### Supplied text
In 2013, a masters student in physics named Paul Erker went combing through textbooks and papers looking for an explanation of what a clock is. “Time is what a clock measures,” Albert Einstein famously quipped; Erker hoped a deeper understanding of clocks might inspire new insights about the nature of time.

But he found that physicists hadn’t bothered much about the fundamentals of timekeeping. They tended to take time information for granted. “I was very unsatisfied by the way the literature so far dealt with clocks,” Erker said recently.

The budding physicist started thinking for himself about what a clock is — what it takes to tell time. He had some initial ideas. Then in 2015, he moved to Barcelona for his doctorate. There, a whole cadre of physicists took up Erker’s question, led by a professor named Marcus Huber. Huber, Erker and their colleagues specialized in quantum information theory and quantum thermodynamics, disciplines concerning the flow of information and energy. They realized that these theoretical frameworks, which undergird emerging technologies like quantum computers and quantum engines, also provided the right language for describing clocks.

### Given task 1
In the passage on clocks, why did Paul Erker go through textbooks and papers looking for an explanation of what a clock is? Answer in one to three sentences.
### Given task 2
Set down the part of the passage on clocks that begins at the words "But he found" and stops after "for describing clocks.".

### Data provided

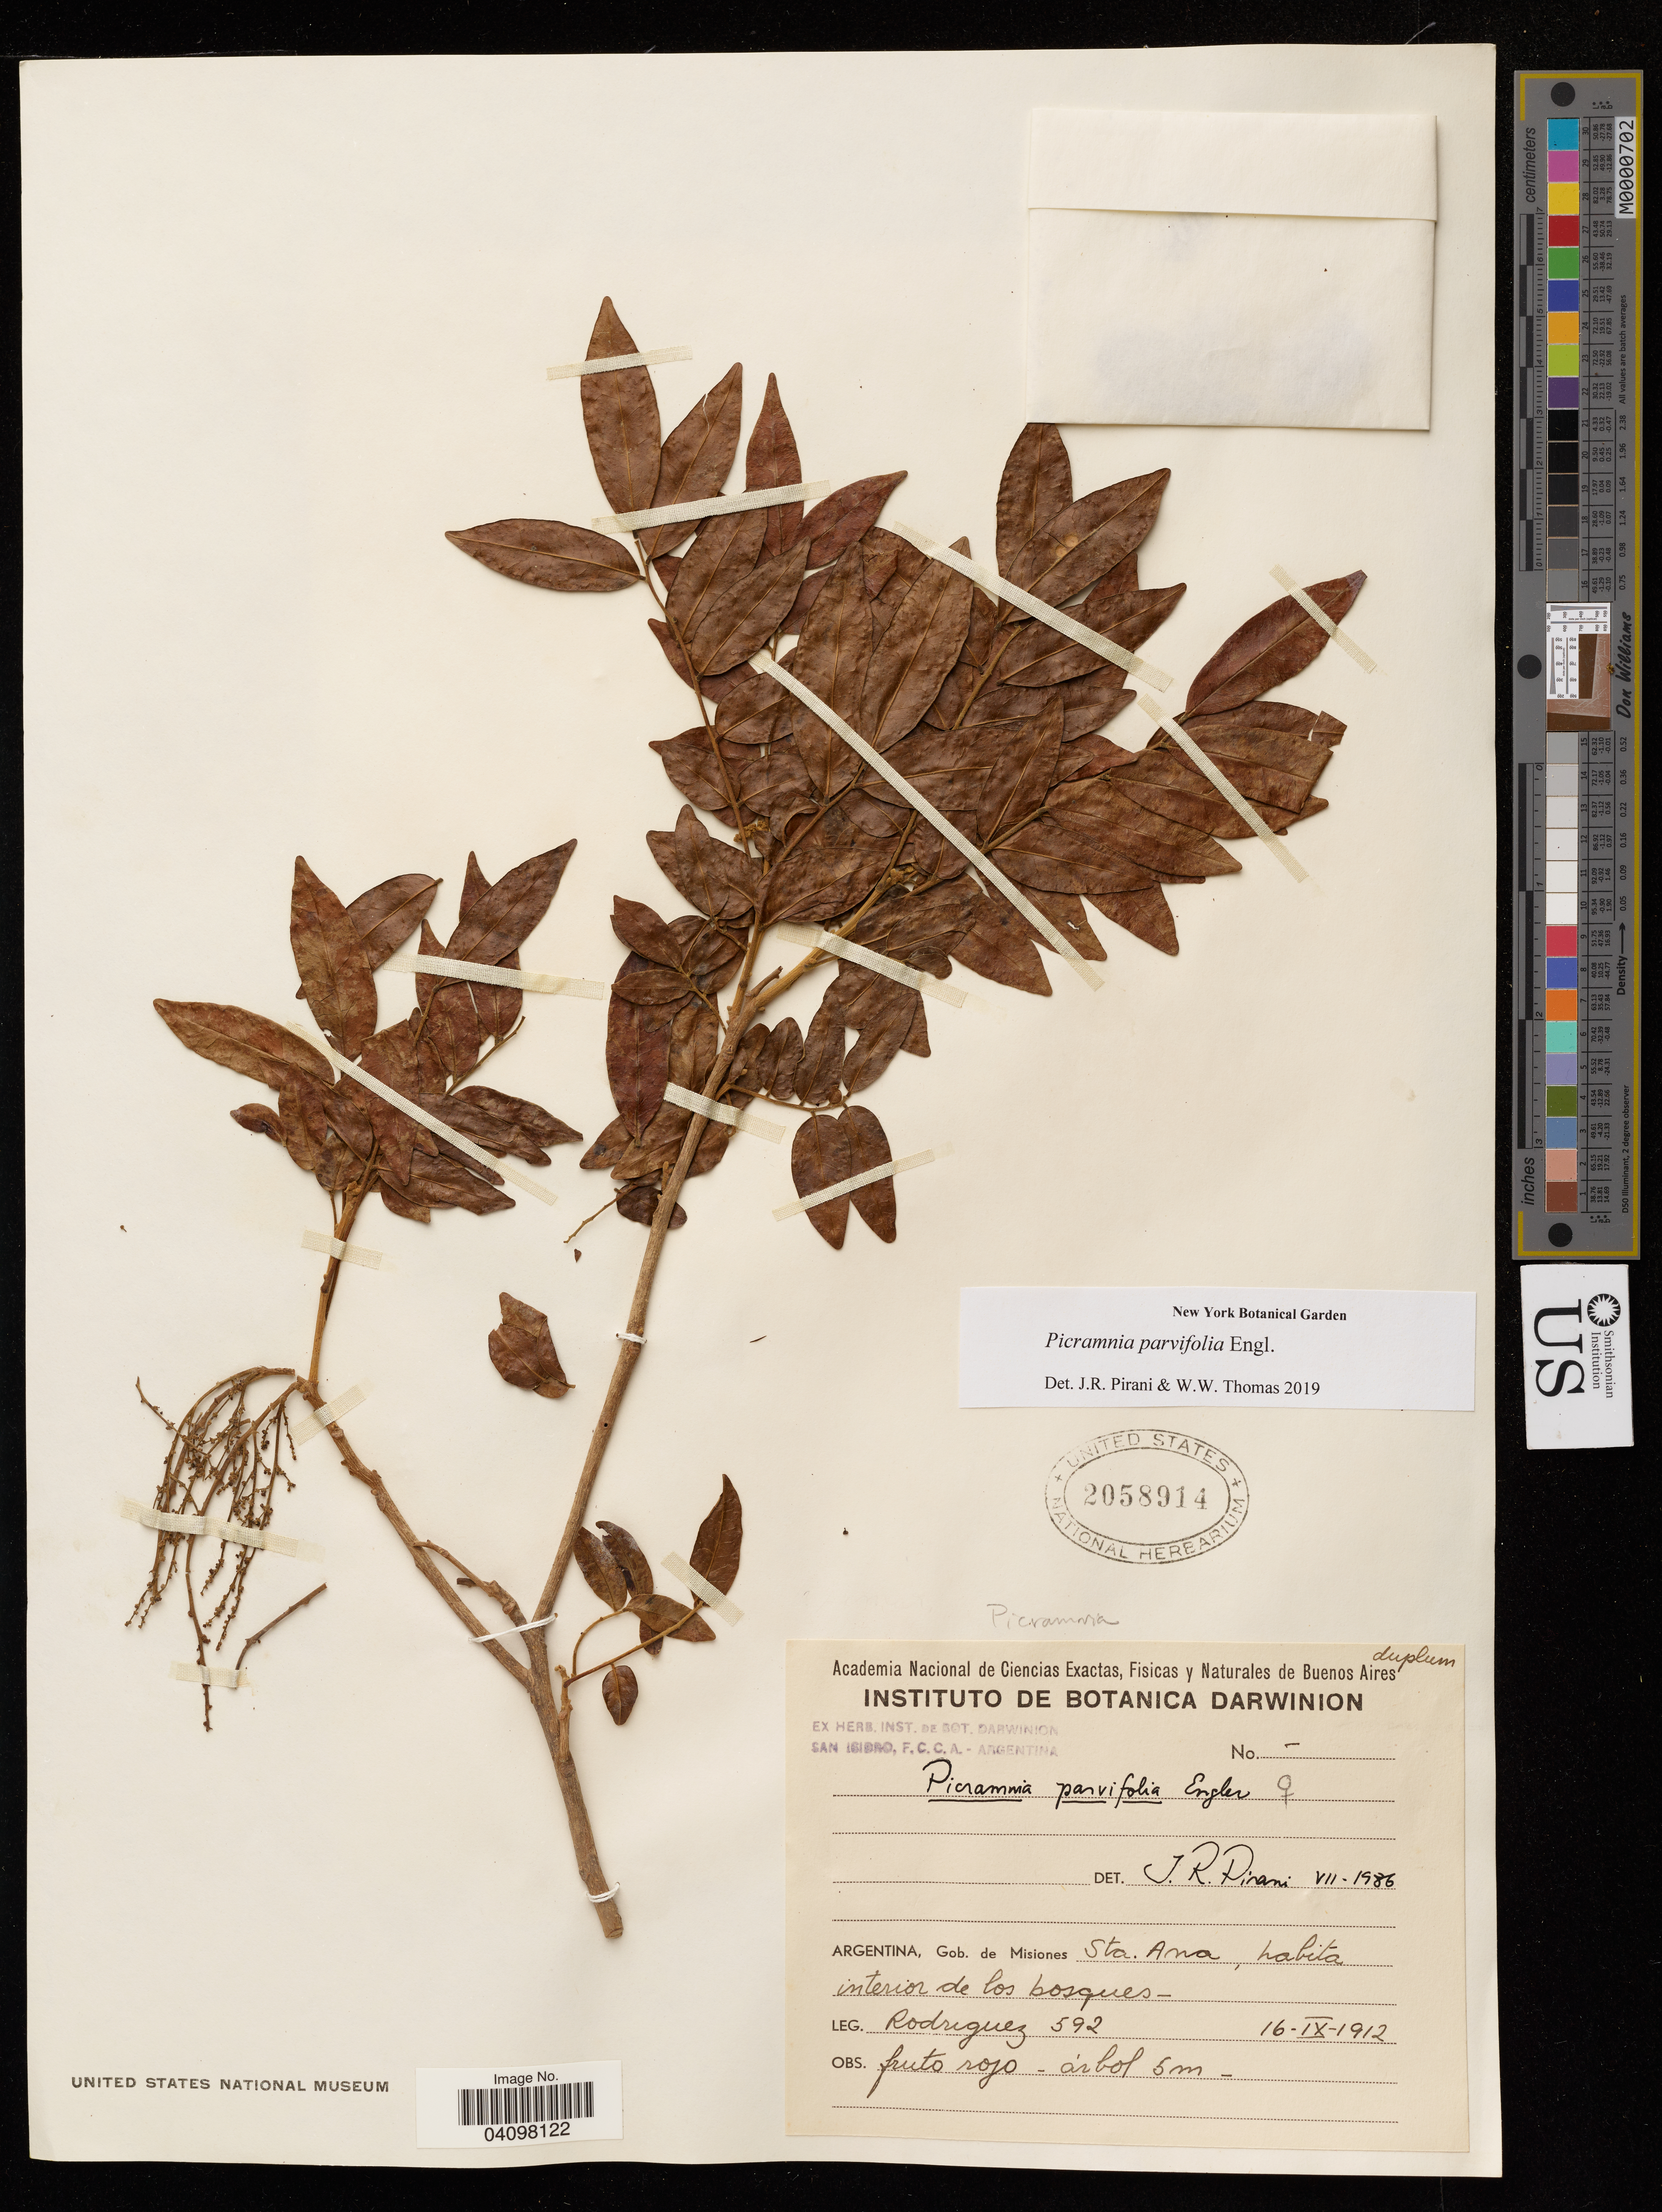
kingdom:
==
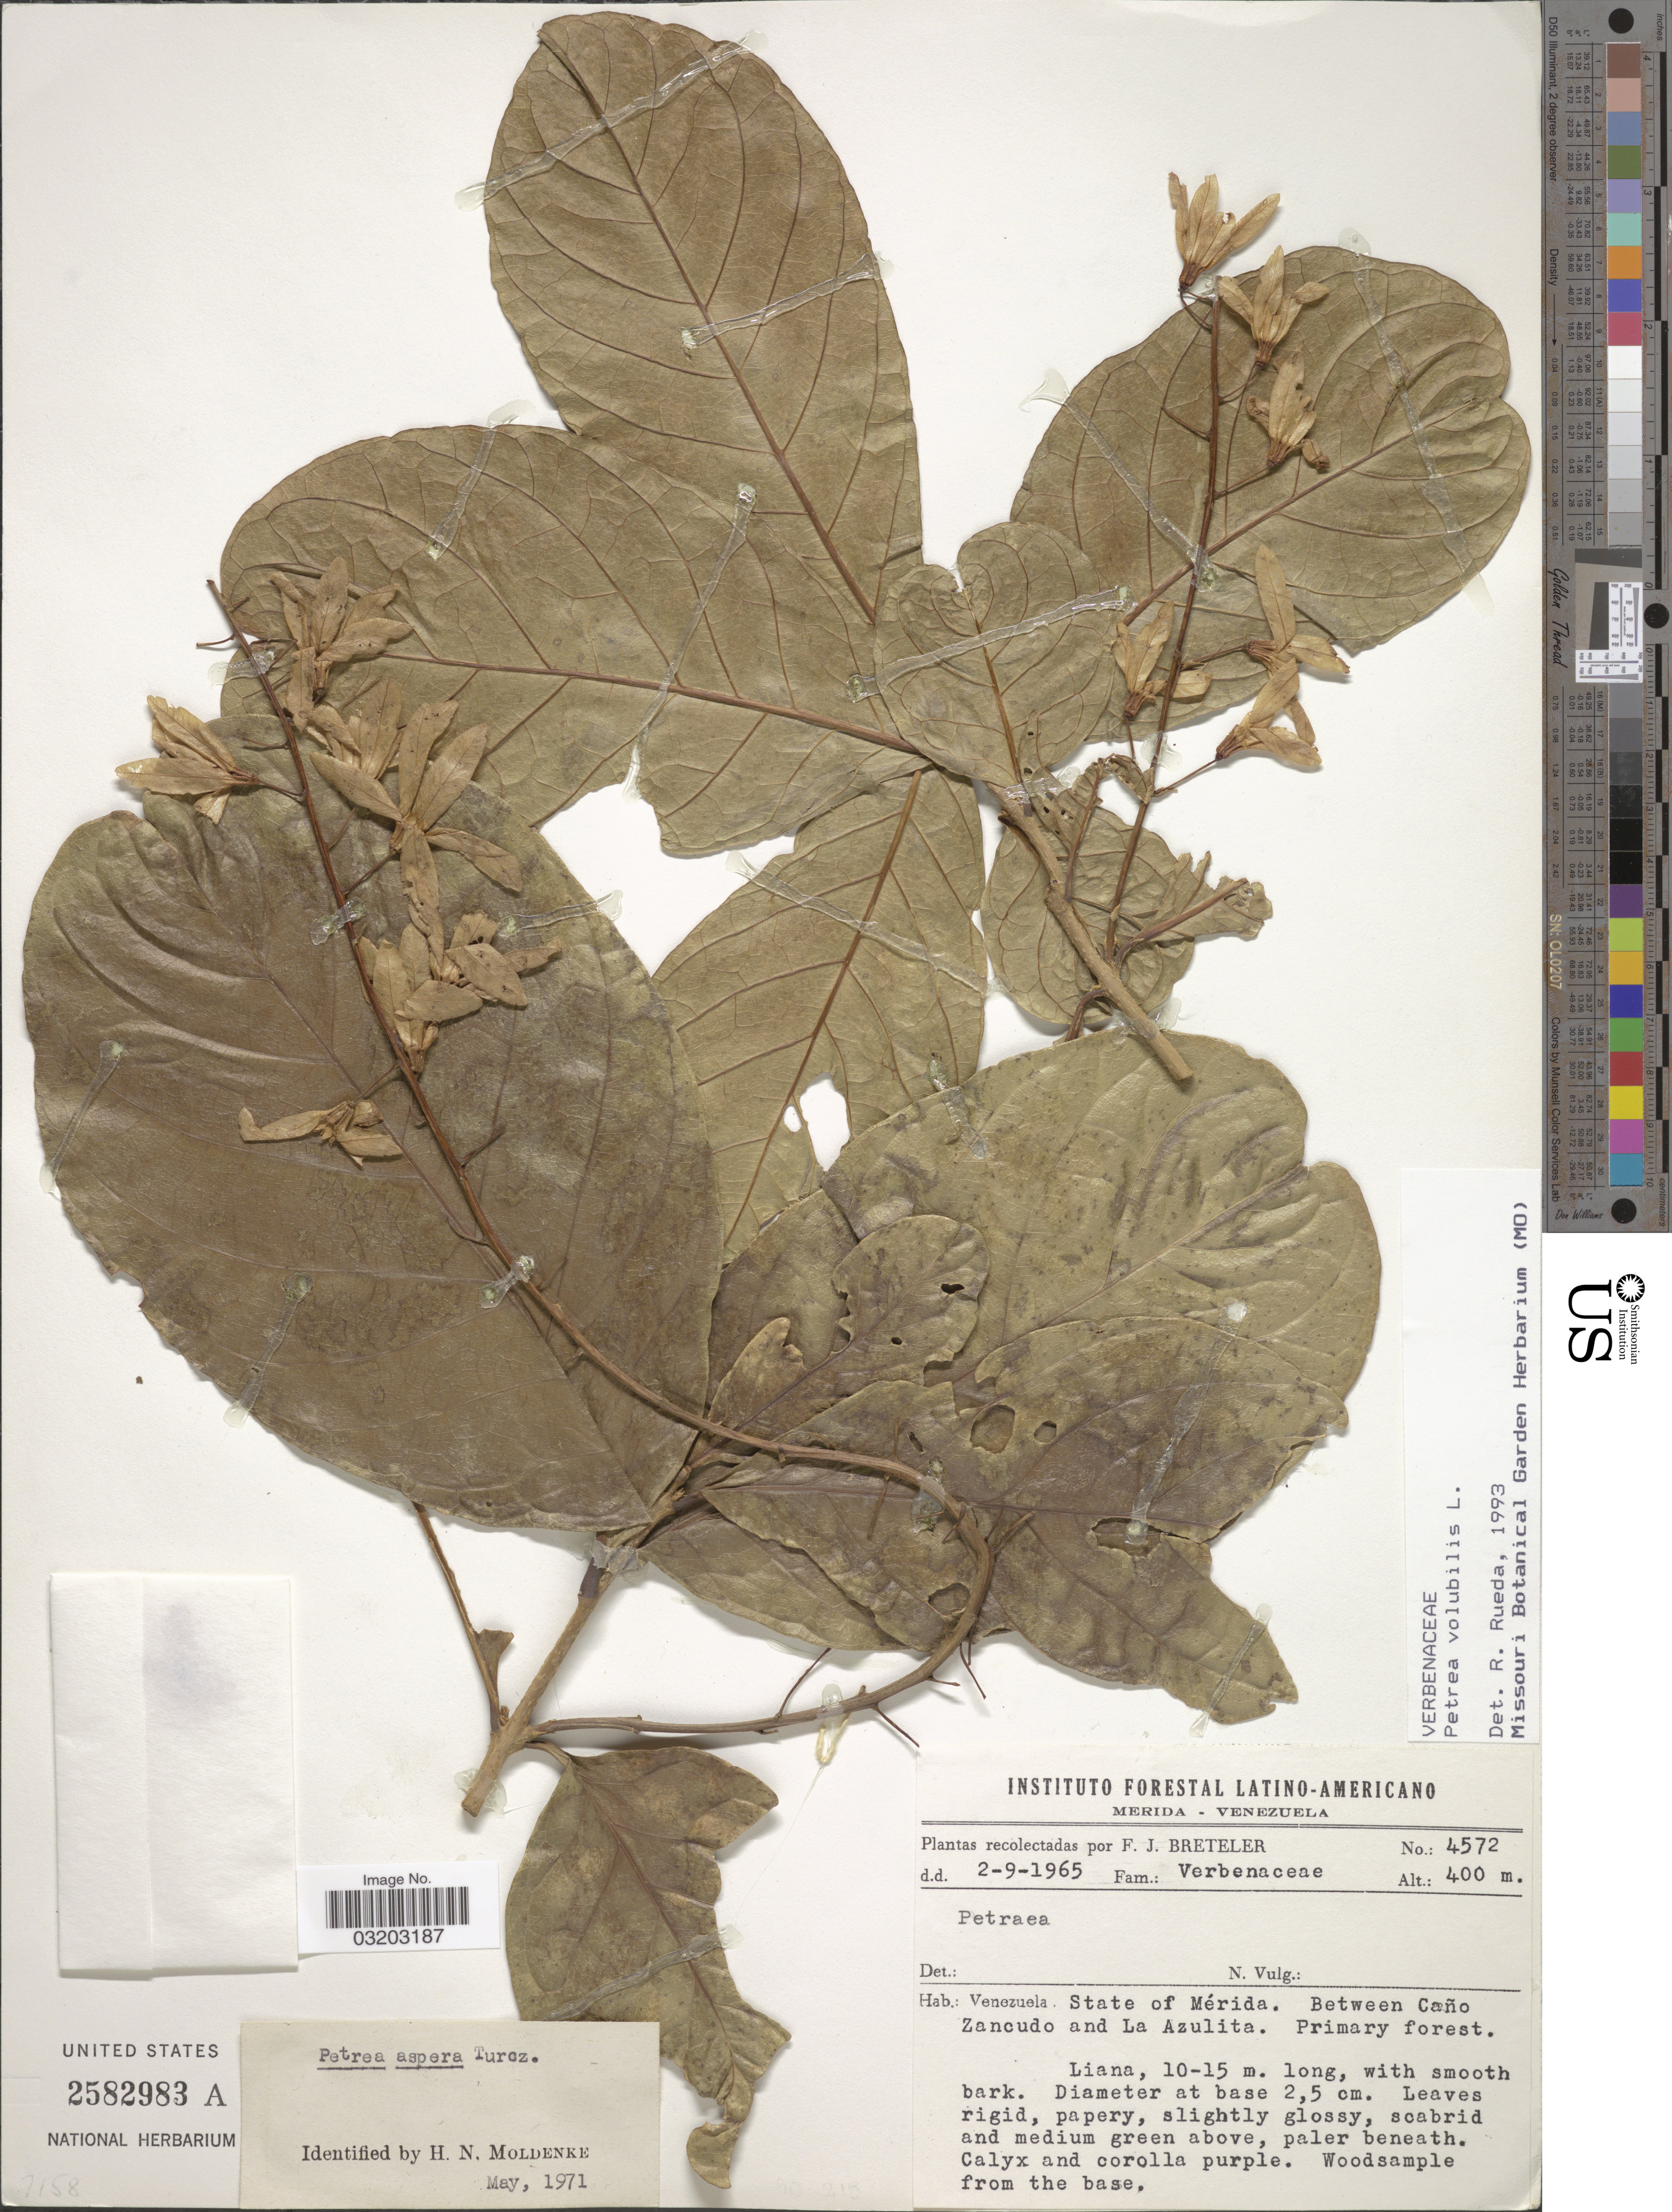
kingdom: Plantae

### Correct response 1
He hoped that a deeper understanding of clocks might inspire new insights about the nature of time.

### Correct response 2
But he found that physicists hadn’t bothered much about the fundamentals of timekeeping. They tended to take time information for granted. “I was very unsatisfied by the way the literature so far dealt with clocks,” Erker said recently.

The budding physicist started thinking for himself about what a clock is — what it takes to tell time. He had some initial ideas. Then in 2015, he moved to Barcelona for his doctorate. There, a whole cadre of physicists took up Erker’s question, led by a professor named Marcus Huber. Huber, Erker and their colleagues specialized in quantum information theory and quantum thermodynamics, disciplines concerning the flow of information and energy. They realized that these theoretical frameworks, which undergird emerging technologies like quantum computers and quantum engines, also provided the right language for describing clocks.